U.S. prosecutors said that the current legal framework is sufficient to charge Sam Bankman-Fried, the founder of the collapsed crypto exchange FTX, for fraud-related violations.
The Department of Justice (DOJ) outlined its position in a filing submitted on Wednesday, countering Bankman-Fried’s claims regarding the absence of relevant laws specific to crypto.
“While the existence of a law might be relevant to establish a statutory duty of care, the absence of regulation is not relevant to whether money was, in fact, entrusted to the defendant’s care by his victims,” the DOJ filing said.

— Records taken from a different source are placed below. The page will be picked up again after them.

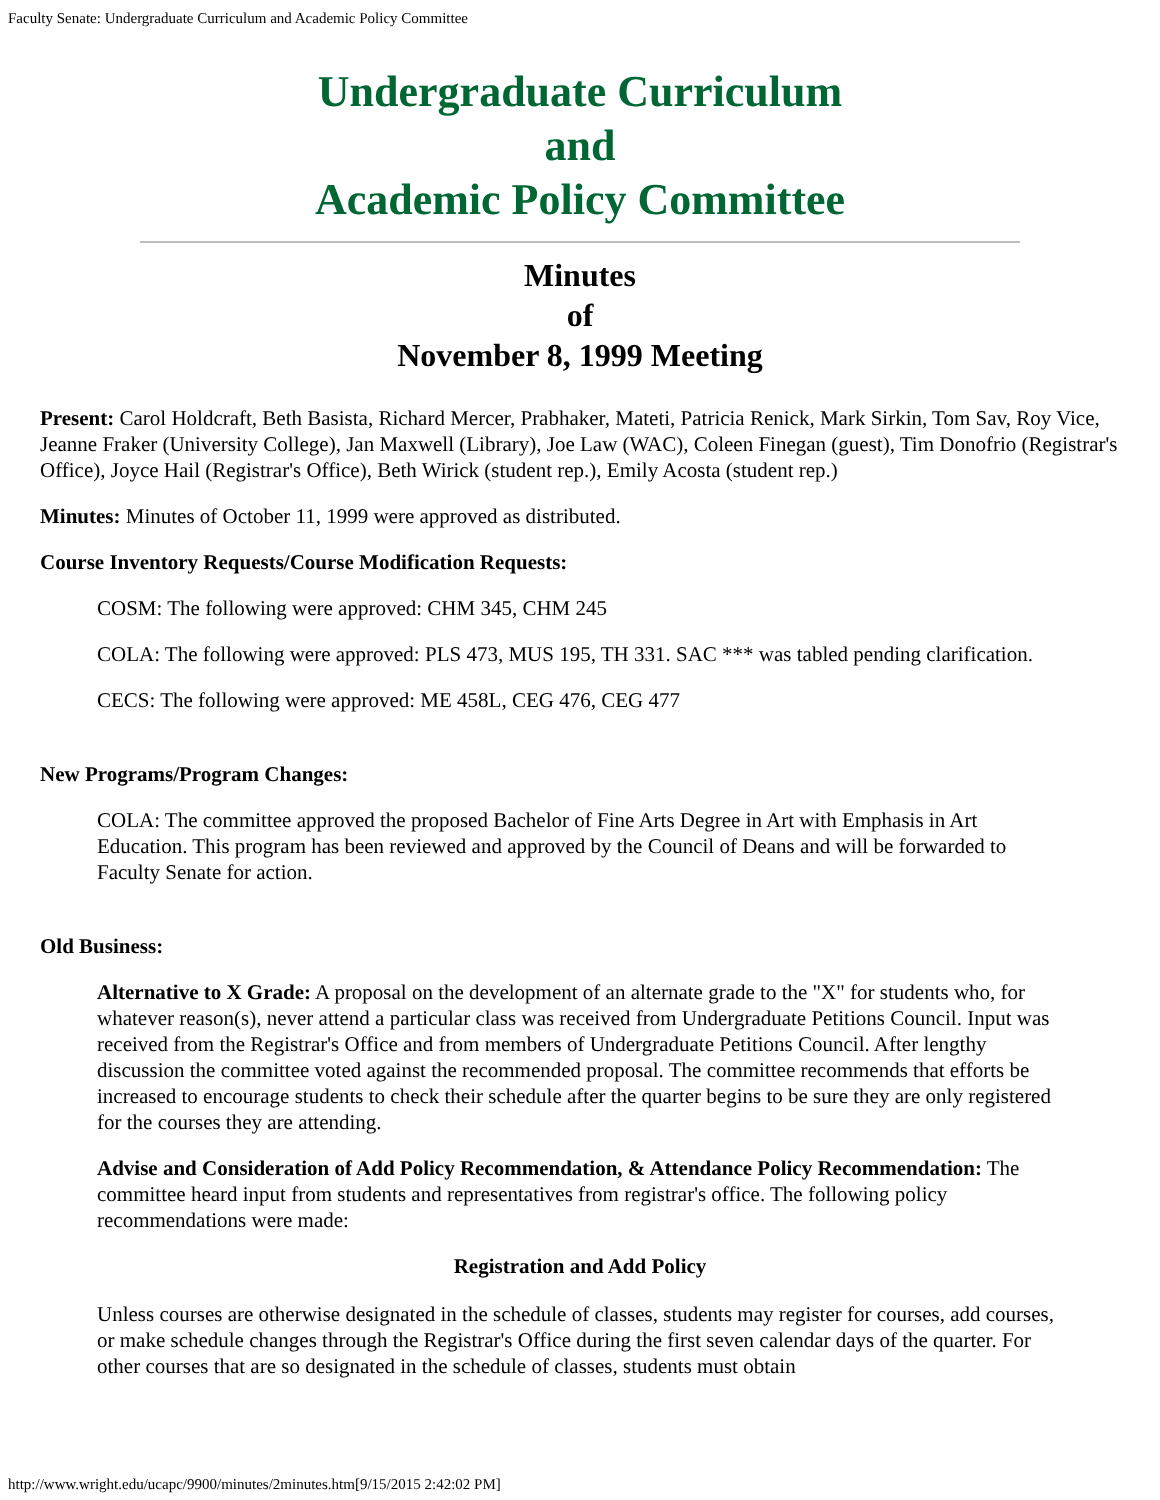Faculty Senate: Undergraduate Curriculum and Academic Policy Committee
Undergraduate Curriculum
and
Academic Policy Committee
Minutes
of
November 8, 1999 Meeting
Present: Carol Holdcraft, Beth Basista, Richard Mercer, Prabhaker, Mateti, Patricia Renick, Mark Sirkin, Tom Sav, Roy Vice, Jeanne Fraker (University College), Jan Maxwell (Library), Joe Law (WAC), Coleen Finegan (guest), Tim Donofrio (Registrar's Office), Joyce Hail (Registrar's Office), Beth Wirick (student rep.), Emily Acosta (student rep.)
Minutes: Minutes of October 11, 1999 were approved as distributed.
Course Inventory Requests/Course Modification Requests:
COSM: The following were approved: CHM 345, CHM 245
COLA: The following were approved: PLS 473, MUS 195, TH 331. SAC *** was tabled pending clarification.
CECS: The following were approved: ME 458L, CEG 476, CEG 477
New Programs/Program Changes:
COLA: The committee approved the proposed Bachelor of Fine Arts Degree in Art with Emphasis in Art Education. This program has been reviewed and approved by the Council of Deans and will be forwarded to Faculty Senate for action.
Old Business:
Alternative to X Grade: A proposal on the development of an alternate grade to the "X" for students who, for whatever reason(s), never attend a particular class was received from Undergraduate Petitions Council. Input was received from the Registrar's Office and from members of Undergraduate Petitions Council. After lengthy discussion the committee voted against the recommended proposal. The committee recommends that efforts be increased to encourage students to check their schedule after the quarter begins to be sure they are only registered for the courses they are attending.
Advise and Consideration of Add Policy Recommendation, & Attendance Policy Recommendation: The committee heard input from students and representatives from registrar's office. The following policy recommendations were made:
Registration and Add Policy
Unless courses are otherwise designated in the schedule of classes, students may register for courses, add courses, or make schedule changes through the Registrar's Office during the first seven calendar days of the quarter. For other courses that are so designated in the schedule of classes, students must obtain
http://www.wright.edu/ucapc/9900/minutes/2minutes.htm[9/15/2015 2:42:02 PM]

The debate over crypto regulation, or, rather, the lack of comprehensive rules governing the crypto industry in the U.S., remains a widely discussed issue, with various stakeholders advocating for different approaches ranging from strict regulation to a more permissive regulatory environment.

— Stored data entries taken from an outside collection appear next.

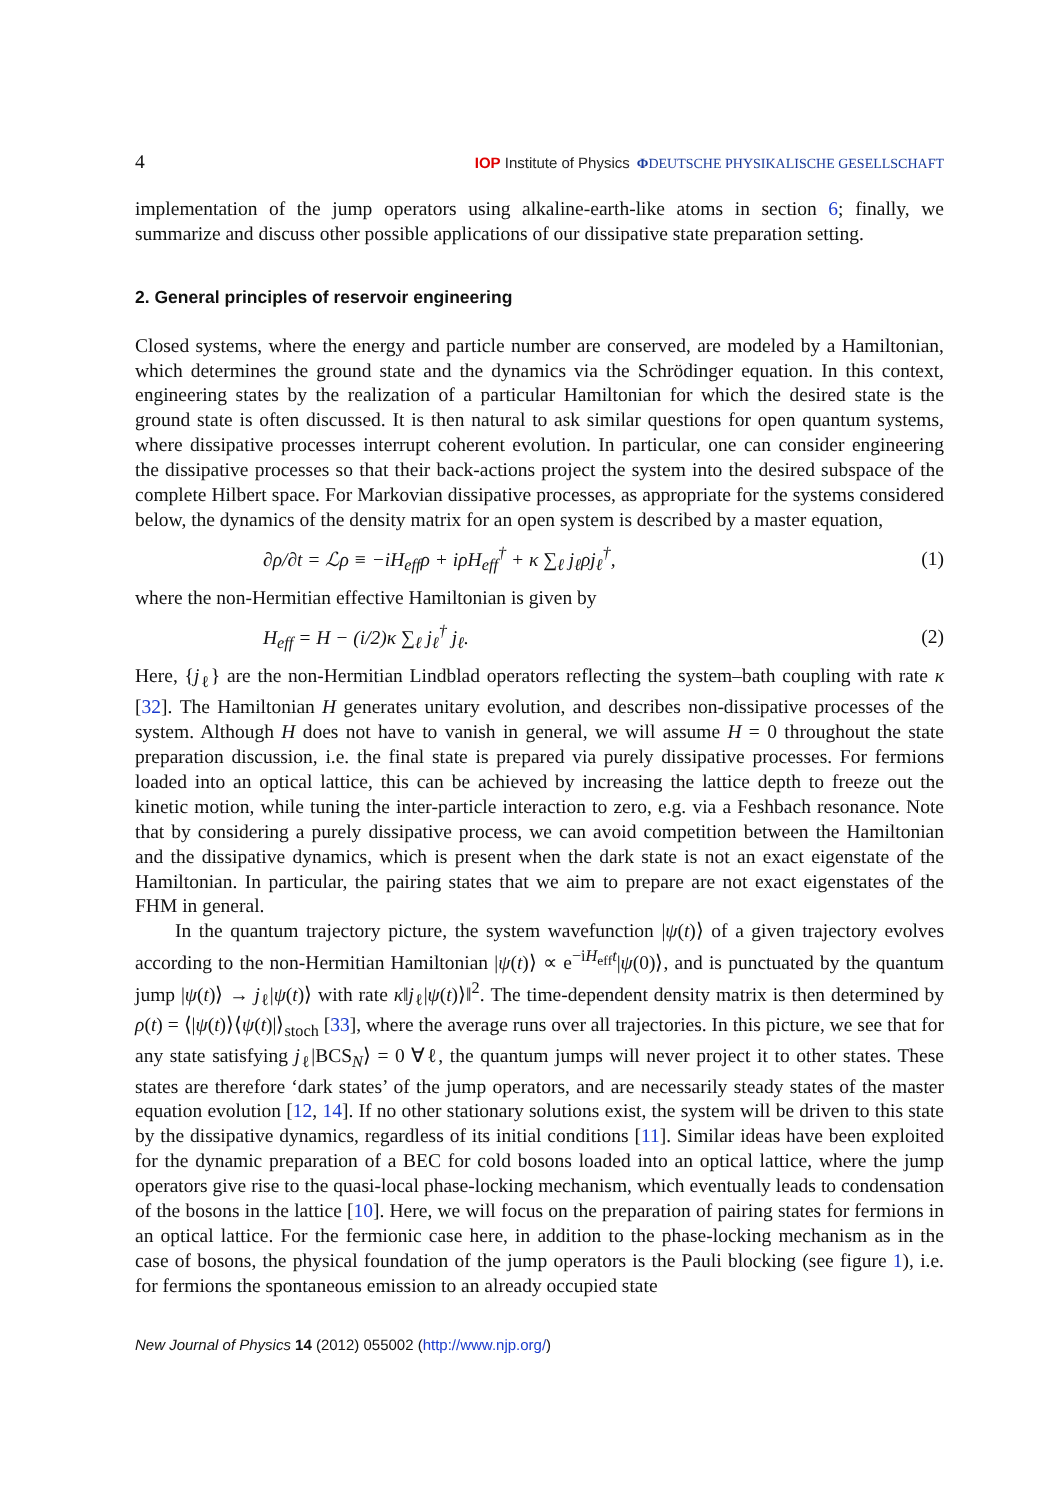4 IOP Institute of Physics ΦDEUTSCHE PHYSIKALISCHE GESELLSCHAFT
implementation of the jump operators using alkaline-earth-like atoms in section 6; finally, we summarize and discuss other possible applications of our dissipative state preparation setting.
2. General principles of reservoir engineering
Closed systems, where the energy and particle number are conserved, are modeled by a Hamiltonian, which determines the ground state and the dynamics via the Schrödinger equation. In this context, engineering states by the realization of a particular Hamiltonian for which the desired state is the ground state is often discussed. It is then natural to ask similar questions for open quantum systems, where dissipative processes interrupt coherent evolution. In particular, one can consider engineering the dissipative processes so that their back-actions project the system into the desired subspace of the complete Hilbert space. For Markovian dissipative processes, as appropriate for the systems considered below, the dynamics of the density matrix for an open system is described by a master equation,
∂ρ/∂t = ℒρ ≡ −iH<sub>eff</sub>ρ + iρH<sub>eff</sub><sup>†</sup> + κ ∑<sub>ℓ</sub> j<sub>ℓ</sub>ρj<sub>ℓ</sub><sup>†</sup>, (1)
where the non-Hermitian effective Hamiltonian is given by
H<sub>eff</sub> = H − (i/2)κ ∑<sub>ℓ</sub> j<sub>ℓ</sub><sup>†</sup> j<sub>ℓ</sub>. (2)
Here, {j<sub>ℓ</sub>} are the non-Hermitian Lindblad operators reflecting the system–bath coupling with rate κ [32]. The Hamiltonian H generates unitary evolution, and describes non-dissipative processes of the system. Although H does not have to vanish in general, we will assume H = 0 throughout the state preparation discussion, i.e. the final state is prepared via purely dissipative processes. For fermions loaded into an optical lattice, this can be achieved by increasing the lattice depth to freeze out the kinetic motion, while tuning the inter-particle interaction to zero, e.g. via a Feshbach resonance. Note that by considering a purely dissipative process, we can avoid competition between the Hamiltonian and the dissipative dynamics, which is present when the dark state is not an exact eigenstate of the Hamiltonian. In particular, the pairing states that we aim to prepare are not exact eigenstates of the FHM in general.
In the quantum trajectory picture, the system wavefunction |ψ(t)⟩ of a given trajectory evolves according to the non-Hermitian Hamiltonian |ψ(t)⟩ ∝ e<sup>−iH<sub>eff</sub>t</sup>|ψ(0)⟩, and is punctuated by the quantum jump |ψ(t)⟩ → j<sub>ℓ</sub>|ψ(t)⟩ with rate κ‖j<sub>ℓ</sub>|ψ(t)⟩‖<sup>2</sup>. The time-dependent density matrix is then determined by ρ(t) = ⟨|ψ(t)⟩⟨ψ(t)|⟩<sub>stoch</sub> [33], where the average runs over all trajectories. In this picture, we see that for any state satisfying j<sub>ℓ</sub>|BCS<sub>N</sub>⟩ = 0 ∀ℓ, the quantum jumps will never project it to other states. These states are therefore ‘dark states’ of the jump operators, and are necessarily steady states of the master equation evolution [12, 14]. If no other stationary solutions exist, the system will be driven to this state by the dissipative dynamics, regardless of its initial conditions [11]. Similar ideas have been exploited for the dynamic preparation of a BEC for cold bosons loaded into an optical lattice, where the jump operators give rise to the quasi-local phase-locking mechanism, which eventually leads to condensation of the bosons in the lattice [10]. Here, we will focus on the preparation of pairing states for fermions in an optical lattice. For the fermionic case here, in addition to the phase-locking mechanism as in the case of bosons, the physical foundation of the jump operators is the Pauli blocking (see figure 1), i.e. for fermions the spontaneous emission to an already occupied state
New Journal of Physics 14 (2012) 055002 (http://www.njp.org/)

According to the DoJ, any evidence or argument about the absence of regulation could potentially “confuse the jury into believing that there must be a regulation imposing a duty for misappropriation to have occurred.”
“There are prohibitions on misappropriating customer assets–they are the very laws that the defendant has been charged for violating,” reads the filing.
FTX trial gathers pace
The trial of Sam Bankman-Fried, the former founder of FTX and one-time cryptocurrency billionaire, began on Tuesday, mostly focusing on jury selection.

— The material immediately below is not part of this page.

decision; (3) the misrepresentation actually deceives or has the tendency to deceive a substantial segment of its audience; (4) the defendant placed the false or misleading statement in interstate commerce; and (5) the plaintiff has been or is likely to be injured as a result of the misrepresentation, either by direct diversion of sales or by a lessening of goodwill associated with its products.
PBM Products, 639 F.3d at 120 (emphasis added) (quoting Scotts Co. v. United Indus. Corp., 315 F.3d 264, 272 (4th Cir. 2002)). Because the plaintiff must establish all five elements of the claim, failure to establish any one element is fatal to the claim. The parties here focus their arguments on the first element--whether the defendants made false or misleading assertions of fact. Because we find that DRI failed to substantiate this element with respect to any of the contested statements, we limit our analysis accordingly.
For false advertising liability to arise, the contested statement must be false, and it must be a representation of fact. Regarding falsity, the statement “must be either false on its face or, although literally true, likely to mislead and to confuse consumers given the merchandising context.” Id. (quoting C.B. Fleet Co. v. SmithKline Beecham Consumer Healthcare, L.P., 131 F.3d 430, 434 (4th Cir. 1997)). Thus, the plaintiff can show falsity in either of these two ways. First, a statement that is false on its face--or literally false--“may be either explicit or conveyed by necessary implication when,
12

Federal prosecutors have accused him of orchestrating one of the most substantial financial frauds in U.S. history. SBF, as Bankman-Fried is otherwise known, is facing charges related to defrauding FTX customers, including accusations of wire fraud, securities fraud, and money laundering.
Furthermore, the DoJ said it alleges that SBF not only misappropriated customer money, but also made material misrepresentations to customers.
To that end, the prosecutors claim that “the putative ‘absence of clearly applicable laws or regulations’ is irrelevant to whether the defendant made material misstatements or omissions.”
The filing further rejected SBF’s claims that pooling and reallocating customer funds were standard practices in the cryptocurrency industry.
According to the prosecutors, the allegations in this case do not concern whether the defendant’s conduct was consistent with general practices in the crypto industry. Instead, the focus is on the defendant’s actions and statements, which allegedly led customers to entrust their assets to him and subsequently misappropriated those assets.
“Evidence of actions by other cryptocurrency exchanges becomes relevant only if the defendant can establish that he knew about practices of other exchanges and that he believed those exchanges were acting lawfully,” reads the filing.